La legge è uguale per tutti, quindi (in teoria) lo è anche la giustizia. Senza affrontare questo spinoso argomento, ci limitiamo a constatare che probabilmente la giustizia sportiva non rientra in tal novero. Malpensanti? Vorremmo esserlo, in tutta franchezza, ma le cronache si ostinano a sbatterci sul muso una realtà che conferma di continuo i nostri “cattivissimi” pensieri.
INIBIZIONE=RADIAZIONE. Facciamo un passo indietro: tra il 2010 e il 2011, successivamente alla “scoperta” delle intercettazioni che coinvolgevano mezza serie A (Inter in primis), ben più gravi di quelle riguardati gli allora dirigenti della Juventus, i vertici della Figc si pongono il problema della radiazione di Moggi e Giraudo. Implicita nella inibizione di 5 anni stabilita al termine del processo-farsa del 2006? Giùlemanidallajuve.com racconta cosa accadde: si aprì un dibattito caratterizzato dalla vera e propria invenzione di un iter processuale ad hoc da parte della Federazione: tre gradi di giudizio, due riservati alla Federazione stessa e il terzo all’Alta Corte del Coni. La quale Alta Corte del Coni, in data 27 gennaio 2011, aveva risposto alla Figc in merito alla richiesta di un parere sulla radiazione di Moggi, Giraudo e Mazzini: “il provvedimento di preclusione deve ritenersi implicito…”, è la summa della risposta.
GIUSTIZIA “CREATIVA”. Seppur vana, la brillante difesa dell’avvocato Prioreschi battè sulle prove già esistenti nel 2006 ma bellamente ignorate, mentre Palazzi si appellò ambiguamente alle sentenze rese nel 2006 come àncora per la dimostrabilità delle responsabilità dell’accusato. Il Procuratore Federale riuscì addirittura ad appigliarsi alla sentenza-Giraudo del primo grado del processo breve (2008) e alle richieste dei pm al processo di Napoli, che non sarebbe arrivato alla sentenza di primo grado prima di novembre. Roba che al confronto le piroette di Zidane erano giochi da ragazzini, giustizia che più “creativa” non si potrebbe.
IL GRAN FINALE. Il tutto per giungere all’obiettivo di radiare Moggi e Giraudo, raggiunto il 15 giugno del 2011 e sottolineato dalla Commissione Disciplinare con una frase che, una volta scoperchiato il vaso di Pandora di Calciopoli, fa rabbrividire: “Piena e concreta attitudine a falsare la classifica attraverso una continua opera di condizionamento del settore arbitrale“. Nessun arbitro comprato, nessuna partita comprata, nessun risultato condizionato da ammonizioni “pilotate”, nessun sorteggio truccato, nessuna conversazione “svizzera” intercettata.
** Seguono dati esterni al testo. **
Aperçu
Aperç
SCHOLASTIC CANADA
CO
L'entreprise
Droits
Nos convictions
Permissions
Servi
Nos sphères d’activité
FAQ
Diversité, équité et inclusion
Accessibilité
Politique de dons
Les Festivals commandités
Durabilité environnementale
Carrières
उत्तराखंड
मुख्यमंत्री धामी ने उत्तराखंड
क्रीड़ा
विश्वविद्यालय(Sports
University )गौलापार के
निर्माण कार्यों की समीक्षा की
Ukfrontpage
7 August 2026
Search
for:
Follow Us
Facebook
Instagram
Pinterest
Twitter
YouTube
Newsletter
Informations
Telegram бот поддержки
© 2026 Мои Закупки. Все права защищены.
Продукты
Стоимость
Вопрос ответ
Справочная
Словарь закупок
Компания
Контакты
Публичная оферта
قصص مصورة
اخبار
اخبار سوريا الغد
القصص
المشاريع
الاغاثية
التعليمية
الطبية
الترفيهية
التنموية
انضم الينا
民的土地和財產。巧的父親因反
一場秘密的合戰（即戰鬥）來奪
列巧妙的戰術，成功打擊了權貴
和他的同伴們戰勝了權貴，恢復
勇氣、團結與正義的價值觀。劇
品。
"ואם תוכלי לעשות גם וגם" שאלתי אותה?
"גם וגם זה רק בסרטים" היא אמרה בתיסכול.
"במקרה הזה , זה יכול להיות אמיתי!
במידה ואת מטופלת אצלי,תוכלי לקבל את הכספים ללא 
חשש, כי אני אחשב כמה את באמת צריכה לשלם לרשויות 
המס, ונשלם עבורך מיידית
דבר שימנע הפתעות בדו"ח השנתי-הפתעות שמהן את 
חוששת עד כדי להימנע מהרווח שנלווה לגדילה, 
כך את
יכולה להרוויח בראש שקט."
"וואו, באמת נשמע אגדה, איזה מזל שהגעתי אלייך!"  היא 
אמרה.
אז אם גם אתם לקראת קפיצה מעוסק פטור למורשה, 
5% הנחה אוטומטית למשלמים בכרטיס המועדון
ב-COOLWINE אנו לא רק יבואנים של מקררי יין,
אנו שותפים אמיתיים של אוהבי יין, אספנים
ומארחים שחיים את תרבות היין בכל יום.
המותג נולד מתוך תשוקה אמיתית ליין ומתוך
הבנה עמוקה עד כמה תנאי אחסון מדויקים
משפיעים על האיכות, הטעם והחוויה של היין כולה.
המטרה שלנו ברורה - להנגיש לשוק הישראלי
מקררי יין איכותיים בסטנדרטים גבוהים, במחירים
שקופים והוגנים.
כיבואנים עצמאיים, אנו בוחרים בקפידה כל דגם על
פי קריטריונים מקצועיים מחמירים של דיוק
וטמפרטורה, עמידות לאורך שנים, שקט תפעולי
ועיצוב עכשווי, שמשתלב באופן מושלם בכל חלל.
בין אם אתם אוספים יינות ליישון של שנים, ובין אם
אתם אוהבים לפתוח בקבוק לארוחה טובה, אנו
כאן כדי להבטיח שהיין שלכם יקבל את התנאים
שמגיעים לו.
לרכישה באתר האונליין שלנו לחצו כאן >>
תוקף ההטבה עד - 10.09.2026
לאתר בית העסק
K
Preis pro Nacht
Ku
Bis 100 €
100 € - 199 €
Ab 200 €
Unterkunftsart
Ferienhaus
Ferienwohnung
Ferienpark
Ma tutto ciò alla (in)Giustizia Sportiva non interessa.
INTERPRETAZIONI AD HOC. Alla (in)Giustizia Sportiva ha interessato ancora meno il recente caso di due presidenti, Pulvirenti e Manenti. Il primo, ex numero uno del Catania, ha addirittura confessato il “listino prezzi” delle partite comprate per non far retrocedere la sua squadra. Il secondo, nei giorni scorsi, è stato condannato “per avere tentato, utilizzando i Pos della società fallita, di versare nelle casse sociali della stessa somme di denaro di provenienza illecita tramite carte di pagamento clonate e per aver tentato di ricevere somme di provenienza illecita presso la Banca Monte dei Paschi di Siena mediante frodi informatiche con l’ausilio di una organizzazione criminale in ciò specializzata”. Risultato? Cinque anni di inibizione per entrambi, ma nessuna radiazione, ci mancherebbe. Di clamore mediatico, naturalmente, nemmeno a parlarne.
Nelle aule dei tribunali viene spesso raffigurata una bilancia, che dovrebbe simboleggiare l’equa applicazione della legge: evidentemente gli organi della (in)Giustizia Sportiva italiana si riuniscono in qualche luogo dove di bilance non v’è traccia.